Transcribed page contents
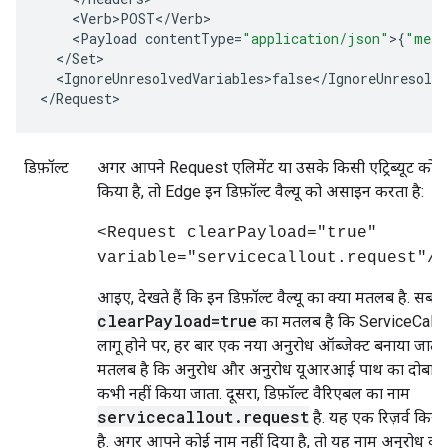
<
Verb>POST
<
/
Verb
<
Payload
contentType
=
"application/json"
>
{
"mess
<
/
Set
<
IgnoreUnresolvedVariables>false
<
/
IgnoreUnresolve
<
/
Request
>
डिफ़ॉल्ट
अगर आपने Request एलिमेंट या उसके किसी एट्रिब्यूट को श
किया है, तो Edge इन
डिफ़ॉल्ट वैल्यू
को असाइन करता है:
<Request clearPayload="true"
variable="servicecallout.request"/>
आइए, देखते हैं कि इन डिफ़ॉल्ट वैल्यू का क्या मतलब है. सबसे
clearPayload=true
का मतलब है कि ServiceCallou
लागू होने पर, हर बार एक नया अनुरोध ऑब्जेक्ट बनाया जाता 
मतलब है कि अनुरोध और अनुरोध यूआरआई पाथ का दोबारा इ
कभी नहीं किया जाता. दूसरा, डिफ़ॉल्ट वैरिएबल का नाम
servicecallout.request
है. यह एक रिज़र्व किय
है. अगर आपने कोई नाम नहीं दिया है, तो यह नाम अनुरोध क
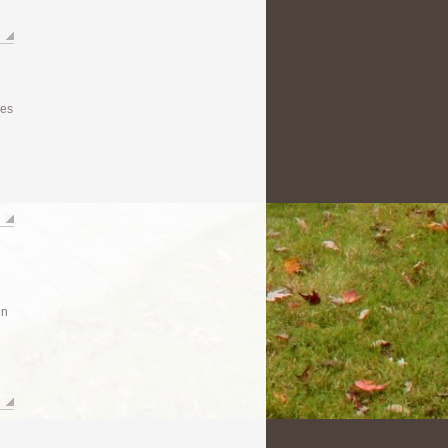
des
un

*EXERCISE DIRECTIONS*. Write out every line above again exactly, with the pictures left out.

*TASK RESPONSE*.
<
Verb>POST
<
/
Verb
<
Payload
contentType
=
"application/json"
>
{
"mess
<
/
Set
<
IgnoreUnresolvedVariables>false
<
/
IgnoreUnresolve
<
/
Request
>
डिफ़ॉल्ट
अगर आपने Request एलिमेंट या उसके किसी एट्रिब्यूट को श
किया है, तो Edge इन
डिफ़ॉल्ट वैल्यू
को असाइन करता है:
<Request clearPayload="true"
variable="servicecallout.request"/>
आइए, देखते हैं कि इन डिफ़ॉल्ट वैल्यू का क्या मतलब है. सबसे
clearPayload=true
का मतलब है कि ServiceCallou
लागू होने पर, हर बार एक नया अनुरोध ऑब्जेक्ट बनाया जाता 
मतलब है कि अनुरोध और अनुरोध यूआरआई पाथ का दोबारा इ
कभी नहीं किया जाता. दूसरा, डिफ़ॉल्ट वैरिएबल का नाम
servicecallout.request
है. यह एक रिज़र्व किय
है. अगर आपने कोई नाम नहीं दिया है, तो यह नाम अनुरोध क
des
un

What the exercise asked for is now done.